PDA

View Full Version : Pride and Prejudice Essay Discussions



Shrieking
08-08-2008, 01:47 AM
Hi there guys! I'm new here by the way. It's really nice joining this forums! I have some questions about Pride and Prejudice and I need some of your views, I suppose you knew the novel a lot better than I do. Please I need help.:(

1. Letters have played an important part in the history of the English novel, beginning with Richardson's Pamela and Clarissa; these epistolary novels consisted almost entirely of letters. In Jane Austen's Pride and Prejudice, letters survive as a literary device. Could you discuss the use of letters in the novel?


This is just one of my question, I wish this thread would be supported by my fellow LN members. This is not only for my "school thing" but for all that really are interested in knowing more about Austen's novel.

thank you in advance!:)

eyemaker
08-08-2008, 02:22 AM
Okay, First welcome to the forums Shrieking! regarding your problem, I will just share to you what I knew about that question above.
--
One of the ways in which Jane Austen defines the small world of Hertfordshire, which constitutes the social context on the novel, is through frequent exchange of letters. Austen includes some twenty letters in her narrative, suggesting the importance of correspondence in a closed circle of acquaintances with few amusements other than the exchange of news. Taken as a whole, the letters imply much about social convention with polish, politeness, and place, as well as the preoccupation with the minute details of daily life.

Each letter also [provides a glimpse into its writer's character. for example. Caroline Bingley betrays a hint of her essentially frivolous and catty nature in her first "Friendly" overture to Jane:

If you are not so compassionate as to dine today with Louisa and me, we shall be in danger of hating each other for the rest of our lives, for a whole day's tete-a-tete between two women can never end without a quarrel.(Volume I, C-7)

The hyperbole and the archly sophisticated tone sketch a portrait of a flighty and somewhat snobbish young lady indulging in a whim.

Perhaps the most telling instance of characterization via letter is Mr. Collin's lengthy note introduction to Mr. Bennet. The circumlocutions, the left-handed compliments, and the self aggrandizing style all reveal the clergyman as a ridiculous popinjay who, as Mr. bennet anticipates, will provide comic amusement for the company: "there is a mixture of servility and self-importance in his letter, which promises well. i am impatient to see him" (I, 3)
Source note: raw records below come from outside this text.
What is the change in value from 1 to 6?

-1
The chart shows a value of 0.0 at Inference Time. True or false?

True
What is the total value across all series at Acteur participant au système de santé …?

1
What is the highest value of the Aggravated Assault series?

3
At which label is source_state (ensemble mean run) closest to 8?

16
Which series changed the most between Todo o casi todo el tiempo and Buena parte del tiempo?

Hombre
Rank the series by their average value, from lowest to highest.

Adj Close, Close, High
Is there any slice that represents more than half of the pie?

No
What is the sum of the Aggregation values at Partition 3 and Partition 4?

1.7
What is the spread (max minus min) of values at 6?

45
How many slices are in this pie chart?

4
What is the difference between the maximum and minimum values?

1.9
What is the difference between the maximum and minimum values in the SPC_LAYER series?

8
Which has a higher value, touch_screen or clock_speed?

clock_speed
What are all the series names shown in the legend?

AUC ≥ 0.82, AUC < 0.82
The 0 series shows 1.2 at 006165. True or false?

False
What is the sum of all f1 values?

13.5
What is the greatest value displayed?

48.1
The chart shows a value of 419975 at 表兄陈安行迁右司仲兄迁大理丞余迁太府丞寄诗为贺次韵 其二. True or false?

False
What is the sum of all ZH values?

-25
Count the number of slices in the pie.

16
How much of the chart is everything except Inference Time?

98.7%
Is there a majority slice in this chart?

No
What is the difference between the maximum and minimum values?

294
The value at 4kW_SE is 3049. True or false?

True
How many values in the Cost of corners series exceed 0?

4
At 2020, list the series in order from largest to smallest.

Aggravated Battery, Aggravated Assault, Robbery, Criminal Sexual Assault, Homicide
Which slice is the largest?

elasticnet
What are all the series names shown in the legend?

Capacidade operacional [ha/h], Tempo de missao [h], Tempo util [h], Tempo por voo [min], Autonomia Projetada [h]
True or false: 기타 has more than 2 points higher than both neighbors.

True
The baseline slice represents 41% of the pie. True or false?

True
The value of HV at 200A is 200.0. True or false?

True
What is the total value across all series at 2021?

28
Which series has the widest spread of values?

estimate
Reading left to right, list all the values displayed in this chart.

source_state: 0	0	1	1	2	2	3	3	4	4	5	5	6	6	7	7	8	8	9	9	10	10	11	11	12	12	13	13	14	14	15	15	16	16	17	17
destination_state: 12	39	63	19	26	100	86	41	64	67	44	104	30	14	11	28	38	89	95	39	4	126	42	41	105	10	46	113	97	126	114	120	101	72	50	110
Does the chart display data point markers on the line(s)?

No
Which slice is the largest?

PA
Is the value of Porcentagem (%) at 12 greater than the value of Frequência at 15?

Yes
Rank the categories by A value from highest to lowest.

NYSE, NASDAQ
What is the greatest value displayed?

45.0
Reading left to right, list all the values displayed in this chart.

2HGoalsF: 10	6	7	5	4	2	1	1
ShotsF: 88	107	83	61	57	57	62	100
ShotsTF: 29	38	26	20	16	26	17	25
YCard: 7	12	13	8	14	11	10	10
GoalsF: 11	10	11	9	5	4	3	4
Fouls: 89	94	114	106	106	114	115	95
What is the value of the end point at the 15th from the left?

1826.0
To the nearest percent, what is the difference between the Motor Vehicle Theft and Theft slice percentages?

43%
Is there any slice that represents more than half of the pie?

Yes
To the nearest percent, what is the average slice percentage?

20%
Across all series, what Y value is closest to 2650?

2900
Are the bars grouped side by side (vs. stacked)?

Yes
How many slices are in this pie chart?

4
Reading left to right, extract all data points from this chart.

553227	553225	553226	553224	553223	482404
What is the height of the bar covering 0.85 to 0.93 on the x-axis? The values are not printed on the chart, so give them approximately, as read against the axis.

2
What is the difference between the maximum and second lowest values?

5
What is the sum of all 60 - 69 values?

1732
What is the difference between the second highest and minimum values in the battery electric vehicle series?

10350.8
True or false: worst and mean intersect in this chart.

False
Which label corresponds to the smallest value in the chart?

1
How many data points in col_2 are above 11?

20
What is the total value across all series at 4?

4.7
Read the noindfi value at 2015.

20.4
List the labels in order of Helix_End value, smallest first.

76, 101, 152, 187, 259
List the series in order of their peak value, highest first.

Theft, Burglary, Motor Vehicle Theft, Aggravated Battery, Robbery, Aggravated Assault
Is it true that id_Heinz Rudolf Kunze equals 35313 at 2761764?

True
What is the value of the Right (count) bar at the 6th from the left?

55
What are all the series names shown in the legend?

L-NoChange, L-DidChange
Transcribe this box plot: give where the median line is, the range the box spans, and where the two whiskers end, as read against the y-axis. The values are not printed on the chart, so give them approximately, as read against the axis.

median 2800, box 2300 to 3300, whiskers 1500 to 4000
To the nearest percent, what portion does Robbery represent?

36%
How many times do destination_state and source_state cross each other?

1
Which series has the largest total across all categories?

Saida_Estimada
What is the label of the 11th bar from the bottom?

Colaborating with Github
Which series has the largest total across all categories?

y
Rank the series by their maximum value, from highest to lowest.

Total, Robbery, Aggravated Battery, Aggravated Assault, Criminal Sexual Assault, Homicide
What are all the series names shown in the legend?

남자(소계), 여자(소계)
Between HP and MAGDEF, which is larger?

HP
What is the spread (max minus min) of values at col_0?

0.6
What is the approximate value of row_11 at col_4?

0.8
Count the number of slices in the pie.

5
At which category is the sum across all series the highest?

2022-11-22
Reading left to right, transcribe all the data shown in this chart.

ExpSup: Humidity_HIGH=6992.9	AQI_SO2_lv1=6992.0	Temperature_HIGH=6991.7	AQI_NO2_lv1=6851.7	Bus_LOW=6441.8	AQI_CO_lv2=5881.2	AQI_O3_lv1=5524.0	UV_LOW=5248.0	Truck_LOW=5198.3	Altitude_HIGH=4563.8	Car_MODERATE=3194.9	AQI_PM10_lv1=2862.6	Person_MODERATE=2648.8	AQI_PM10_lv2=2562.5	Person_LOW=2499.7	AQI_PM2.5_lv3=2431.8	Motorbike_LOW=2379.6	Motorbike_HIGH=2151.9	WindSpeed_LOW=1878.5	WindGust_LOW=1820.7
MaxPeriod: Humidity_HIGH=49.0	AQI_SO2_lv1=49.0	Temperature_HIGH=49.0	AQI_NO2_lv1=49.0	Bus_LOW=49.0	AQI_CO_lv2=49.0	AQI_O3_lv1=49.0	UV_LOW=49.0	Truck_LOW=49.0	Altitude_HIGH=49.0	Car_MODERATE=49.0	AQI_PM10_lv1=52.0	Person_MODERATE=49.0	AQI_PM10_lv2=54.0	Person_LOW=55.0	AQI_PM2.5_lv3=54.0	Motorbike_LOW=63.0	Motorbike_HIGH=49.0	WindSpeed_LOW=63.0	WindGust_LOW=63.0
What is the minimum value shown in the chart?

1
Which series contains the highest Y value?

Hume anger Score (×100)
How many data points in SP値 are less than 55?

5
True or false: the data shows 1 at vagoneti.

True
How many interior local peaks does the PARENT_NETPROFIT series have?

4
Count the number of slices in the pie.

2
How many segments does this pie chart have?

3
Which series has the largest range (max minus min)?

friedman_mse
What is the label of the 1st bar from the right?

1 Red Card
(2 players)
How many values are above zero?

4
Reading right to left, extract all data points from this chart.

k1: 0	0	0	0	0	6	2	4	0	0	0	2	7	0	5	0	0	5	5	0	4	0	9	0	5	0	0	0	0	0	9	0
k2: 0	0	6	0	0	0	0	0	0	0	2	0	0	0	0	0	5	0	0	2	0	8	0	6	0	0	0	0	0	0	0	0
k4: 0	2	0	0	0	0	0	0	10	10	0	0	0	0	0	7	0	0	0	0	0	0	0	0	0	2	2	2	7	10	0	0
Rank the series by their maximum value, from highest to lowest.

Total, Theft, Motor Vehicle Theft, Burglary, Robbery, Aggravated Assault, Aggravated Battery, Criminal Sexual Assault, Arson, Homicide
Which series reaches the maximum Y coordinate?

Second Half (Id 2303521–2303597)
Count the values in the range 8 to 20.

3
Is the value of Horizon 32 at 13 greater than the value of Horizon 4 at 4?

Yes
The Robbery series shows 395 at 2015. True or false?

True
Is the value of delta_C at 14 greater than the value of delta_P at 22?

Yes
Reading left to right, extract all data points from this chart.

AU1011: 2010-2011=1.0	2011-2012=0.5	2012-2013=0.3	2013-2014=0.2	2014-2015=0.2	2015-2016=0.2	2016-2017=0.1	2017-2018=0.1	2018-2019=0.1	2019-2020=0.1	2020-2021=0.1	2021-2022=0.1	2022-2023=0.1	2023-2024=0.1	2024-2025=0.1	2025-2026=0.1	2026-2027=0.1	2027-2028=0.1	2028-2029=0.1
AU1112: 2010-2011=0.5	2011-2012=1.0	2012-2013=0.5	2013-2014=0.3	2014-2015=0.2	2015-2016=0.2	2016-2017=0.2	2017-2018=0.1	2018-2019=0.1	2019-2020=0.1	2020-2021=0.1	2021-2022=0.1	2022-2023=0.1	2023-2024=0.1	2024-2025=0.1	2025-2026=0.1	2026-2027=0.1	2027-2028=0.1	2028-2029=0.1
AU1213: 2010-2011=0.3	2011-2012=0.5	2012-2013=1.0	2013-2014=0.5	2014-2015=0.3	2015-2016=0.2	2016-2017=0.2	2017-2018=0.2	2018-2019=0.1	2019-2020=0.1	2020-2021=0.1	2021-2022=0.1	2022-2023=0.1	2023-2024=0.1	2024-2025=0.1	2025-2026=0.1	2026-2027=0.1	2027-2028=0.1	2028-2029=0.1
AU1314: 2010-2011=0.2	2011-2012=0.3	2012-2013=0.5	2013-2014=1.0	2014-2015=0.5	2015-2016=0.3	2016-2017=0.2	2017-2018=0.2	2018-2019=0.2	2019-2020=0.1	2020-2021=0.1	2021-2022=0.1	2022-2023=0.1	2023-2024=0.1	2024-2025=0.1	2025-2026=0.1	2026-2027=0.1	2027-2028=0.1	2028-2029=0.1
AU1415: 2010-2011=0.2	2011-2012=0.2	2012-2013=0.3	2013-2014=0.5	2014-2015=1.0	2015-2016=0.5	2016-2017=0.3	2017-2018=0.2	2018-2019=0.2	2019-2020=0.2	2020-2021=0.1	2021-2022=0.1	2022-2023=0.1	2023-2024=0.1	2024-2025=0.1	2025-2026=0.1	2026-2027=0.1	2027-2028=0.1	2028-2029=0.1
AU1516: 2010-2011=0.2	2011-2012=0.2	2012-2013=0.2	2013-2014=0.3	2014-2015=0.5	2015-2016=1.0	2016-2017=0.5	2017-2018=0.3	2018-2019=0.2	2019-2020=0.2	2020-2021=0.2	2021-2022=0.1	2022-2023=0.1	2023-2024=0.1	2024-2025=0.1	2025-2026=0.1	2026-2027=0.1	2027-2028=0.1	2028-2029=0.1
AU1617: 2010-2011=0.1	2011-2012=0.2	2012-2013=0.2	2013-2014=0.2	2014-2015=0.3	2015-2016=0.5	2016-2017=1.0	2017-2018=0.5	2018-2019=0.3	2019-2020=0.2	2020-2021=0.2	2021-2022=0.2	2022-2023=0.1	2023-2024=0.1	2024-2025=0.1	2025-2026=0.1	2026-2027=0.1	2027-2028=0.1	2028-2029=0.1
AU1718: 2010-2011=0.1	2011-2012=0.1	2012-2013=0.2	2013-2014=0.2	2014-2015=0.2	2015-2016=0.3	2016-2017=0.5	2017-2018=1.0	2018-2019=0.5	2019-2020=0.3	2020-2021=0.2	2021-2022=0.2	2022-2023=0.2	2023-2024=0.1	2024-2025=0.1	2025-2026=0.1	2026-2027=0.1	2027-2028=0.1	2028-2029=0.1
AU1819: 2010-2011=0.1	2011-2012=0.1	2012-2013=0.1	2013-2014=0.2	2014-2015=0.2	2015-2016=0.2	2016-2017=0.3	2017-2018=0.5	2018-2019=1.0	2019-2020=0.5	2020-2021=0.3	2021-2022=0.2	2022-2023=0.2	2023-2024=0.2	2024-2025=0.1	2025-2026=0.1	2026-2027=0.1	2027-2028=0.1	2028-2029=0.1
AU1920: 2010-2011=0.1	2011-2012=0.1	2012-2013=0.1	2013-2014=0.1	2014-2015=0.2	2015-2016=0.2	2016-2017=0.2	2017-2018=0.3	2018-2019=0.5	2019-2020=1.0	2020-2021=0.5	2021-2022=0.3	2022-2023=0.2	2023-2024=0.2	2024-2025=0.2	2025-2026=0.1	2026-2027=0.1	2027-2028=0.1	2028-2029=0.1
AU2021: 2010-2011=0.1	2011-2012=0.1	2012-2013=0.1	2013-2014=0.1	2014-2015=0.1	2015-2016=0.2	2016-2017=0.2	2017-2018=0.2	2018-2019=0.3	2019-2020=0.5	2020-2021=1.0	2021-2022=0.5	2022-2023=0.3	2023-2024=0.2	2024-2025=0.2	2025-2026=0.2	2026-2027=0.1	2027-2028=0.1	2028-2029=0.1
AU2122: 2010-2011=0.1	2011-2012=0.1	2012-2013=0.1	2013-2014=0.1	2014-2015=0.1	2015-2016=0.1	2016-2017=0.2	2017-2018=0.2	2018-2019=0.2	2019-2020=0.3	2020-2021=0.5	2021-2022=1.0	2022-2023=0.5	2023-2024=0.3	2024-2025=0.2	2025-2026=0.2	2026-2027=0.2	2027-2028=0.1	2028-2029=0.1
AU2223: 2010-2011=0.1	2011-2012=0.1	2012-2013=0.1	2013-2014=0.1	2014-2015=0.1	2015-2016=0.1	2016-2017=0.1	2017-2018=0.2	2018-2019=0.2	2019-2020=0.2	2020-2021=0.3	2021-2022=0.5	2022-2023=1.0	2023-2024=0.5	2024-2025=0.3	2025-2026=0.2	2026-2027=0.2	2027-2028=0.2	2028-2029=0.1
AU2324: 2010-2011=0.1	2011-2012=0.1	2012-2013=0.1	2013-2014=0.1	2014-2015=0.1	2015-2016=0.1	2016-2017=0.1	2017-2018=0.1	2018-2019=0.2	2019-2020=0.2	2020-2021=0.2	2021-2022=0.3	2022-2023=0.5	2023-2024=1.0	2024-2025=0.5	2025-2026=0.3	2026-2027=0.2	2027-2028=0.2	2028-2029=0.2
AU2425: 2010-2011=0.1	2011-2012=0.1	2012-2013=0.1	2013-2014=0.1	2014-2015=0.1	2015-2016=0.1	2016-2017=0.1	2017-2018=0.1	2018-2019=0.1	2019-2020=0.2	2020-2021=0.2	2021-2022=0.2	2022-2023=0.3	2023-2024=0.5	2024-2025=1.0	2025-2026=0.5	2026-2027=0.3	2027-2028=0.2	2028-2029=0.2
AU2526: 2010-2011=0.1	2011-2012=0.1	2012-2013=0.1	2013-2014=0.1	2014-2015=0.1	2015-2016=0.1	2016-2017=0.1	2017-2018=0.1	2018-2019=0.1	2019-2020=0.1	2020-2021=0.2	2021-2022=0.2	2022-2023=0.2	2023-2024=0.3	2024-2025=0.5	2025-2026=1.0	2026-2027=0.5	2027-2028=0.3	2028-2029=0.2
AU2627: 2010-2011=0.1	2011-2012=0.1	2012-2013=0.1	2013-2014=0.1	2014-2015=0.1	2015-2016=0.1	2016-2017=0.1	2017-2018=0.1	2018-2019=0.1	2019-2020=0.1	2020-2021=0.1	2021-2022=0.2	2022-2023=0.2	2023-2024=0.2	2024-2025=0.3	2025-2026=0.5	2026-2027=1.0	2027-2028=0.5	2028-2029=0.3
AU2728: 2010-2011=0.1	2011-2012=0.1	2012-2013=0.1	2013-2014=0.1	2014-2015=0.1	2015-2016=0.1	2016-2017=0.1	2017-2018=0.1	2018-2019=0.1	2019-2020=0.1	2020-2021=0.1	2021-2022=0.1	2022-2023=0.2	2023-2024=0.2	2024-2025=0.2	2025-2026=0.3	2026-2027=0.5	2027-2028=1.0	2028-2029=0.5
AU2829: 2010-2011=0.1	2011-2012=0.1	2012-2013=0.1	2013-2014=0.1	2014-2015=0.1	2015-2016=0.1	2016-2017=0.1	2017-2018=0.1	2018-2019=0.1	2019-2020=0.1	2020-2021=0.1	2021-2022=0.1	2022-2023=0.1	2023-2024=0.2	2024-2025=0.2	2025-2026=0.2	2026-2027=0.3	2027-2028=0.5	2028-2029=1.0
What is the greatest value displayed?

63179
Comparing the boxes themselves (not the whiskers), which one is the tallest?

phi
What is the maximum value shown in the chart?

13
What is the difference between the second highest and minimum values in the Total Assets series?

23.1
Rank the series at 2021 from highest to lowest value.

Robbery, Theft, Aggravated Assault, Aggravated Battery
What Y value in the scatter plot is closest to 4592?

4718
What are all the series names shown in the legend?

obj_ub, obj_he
In a similar way, every other letter in the novel reveals something about the character of its writer. Jane's letter to Lissie are loving, sweet, cheerful, and brave; Mr. Gardiner's letters to Mr. Bennet are sensible, business, tactful, and generous; and Mrs. Gardiner's letters to Elizabeth are warm, solicitous, and encouraging. The letters of Mr. Darcy, the hero of the tale, tell us much about him. Both his reserve and his warmth, his pride and his compassion are underscored in the crucial letter explaining his motives in the Bingley and Wickham affairs.

Darcy's letter indicates a third function of the correspondence in Pride and Prejudice, that of propelling the plot forward by means of revelation and explanation. The small mysteries and misunderstandings which abound in the early part of the novel are dispelled by means of a series of important letters addressed to Elizabeth: Darcy's letter defending his conduct against her bitter charges; Jane's letter describing Wickham's elopement with Lydia; and Mrs. Gardiner's letter describing Darcy's benevolence in rescuing Lydia from disgrace. All three operate to establish Darcy's character in Elizabeth's eyes and to change her feelings toward him.

Darcy's letters, in fact, the turning point of the entire novel, in that it forces Elizabeth to recognize the truth not only about others but about herself. Prejudiced by her own vanity, which had initially been both stung by Darcy's indifference and flattered by Wickham's attentions, she has seriously misjudged both men.

Letters thus function on several levels in the novel. they are the vehicles for both comic caricature and profound characterization, both trivial gossip and important revelation./ Most broadly, they define the social world of Hertfordshire as a minuet of gestures and response, of emotion controlled and channeled through language.